In this experiment, we show how the two parameters \(s_2\) and \(\rho\) affect the performance of our early-exit inference method on the test set by numerical experiment in Table 4. From Table 4, the accuracy of the model increases from 64.48% to 66.01%. In other words, the confused samples, which are correctly classified in intermediate layers but misclassified in the layer, can be early exited in the intermediate layers.

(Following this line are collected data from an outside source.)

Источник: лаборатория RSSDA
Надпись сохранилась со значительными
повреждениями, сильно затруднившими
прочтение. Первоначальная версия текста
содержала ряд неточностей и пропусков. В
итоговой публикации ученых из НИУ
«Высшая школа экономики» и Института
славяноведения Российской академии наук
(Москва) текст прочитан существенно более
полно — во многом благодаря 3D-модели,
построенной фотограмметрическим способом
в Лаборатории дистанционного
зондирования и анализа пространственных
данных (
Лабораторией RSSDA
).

7.2 Stability of distribution propagation in one layer

Recently, the training stability of a deep neural network attracts extensive attention in the field of machine learning (Bjorck et al. 2018; Wu et al. 2019; Chen et al. 2020). To address this, one can use the Batch Normalization (BN) (Ioffe and Szegedy 2015) to stabilize the distributions of the hidden layers during training. The popular belief is that the success of the Batch Normalization stems from controlling the stability of distribution during training. To justify this, we provide theoretical and empirical justifications for the distribution stability in one layer. Specifically, we apply the Wasserstein distance to measure the stability between the distribution in an iteration and the target distribution across different training iterations in a specific layer. The conventional understanding of BN suggests that the W-distance should decrease. However, the first layer of ResNet or VGG may fluctuate during the training process, as shown in Fig. 7. In contrast, deep layers often have a better ability than shallow layers to express the target distribution. Furthermore, we prove that the stability of distribution is difficult to guarantee even with BN (See the proof in Supplementary materials).

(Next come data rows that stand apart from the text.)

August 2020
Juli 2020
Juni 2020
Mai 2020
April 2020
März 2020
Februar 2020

7.3 Across-layer behaviors using other distribution distances

In this experiment, we apply Chebyshev distance (C-distance), Kullback-Leibler divergence (KL-divergence) and Jensen Shannon divergence (JS-divergence) to measure the distance between the distribution of a layer and the target distribution for ResNet and VGG on the VOC and COCO datasets. In this experiment, we verify whether these metrics have the same property as the Wasserstein distance. The results are shown in Fig. 5. These metrics approximately have the decreasing tendency across different layers. In this sense, these metrics demonstrate that deep layers have a better expression ability than shallow layers. More importantly, the decreasing tendency of the Wasserstein distance has experimental and theoretical justifications.

8 Conclusion

In this paper, we have proposed to interpret deep neural networks (DNNs) by understanding layer behaviors. With the help of the optimal transport theory, we propose a teacher-student analysis framework to study the across-layer and single-layer behaviors of a DNN. Theoretically, we prove that the across-layer and single-layer Wasserstein distances decrease along the depth and training iterations, respectively. However, a deeper layer is not always better than a shallower layer for some samples. Based on these results, we propose an early-exit inference method to improve the multi-label classification performance. Extensive experiments justify these theoretical findings. Moreover, the proposed analytical framework can facilitate a future research to interpret DNNs.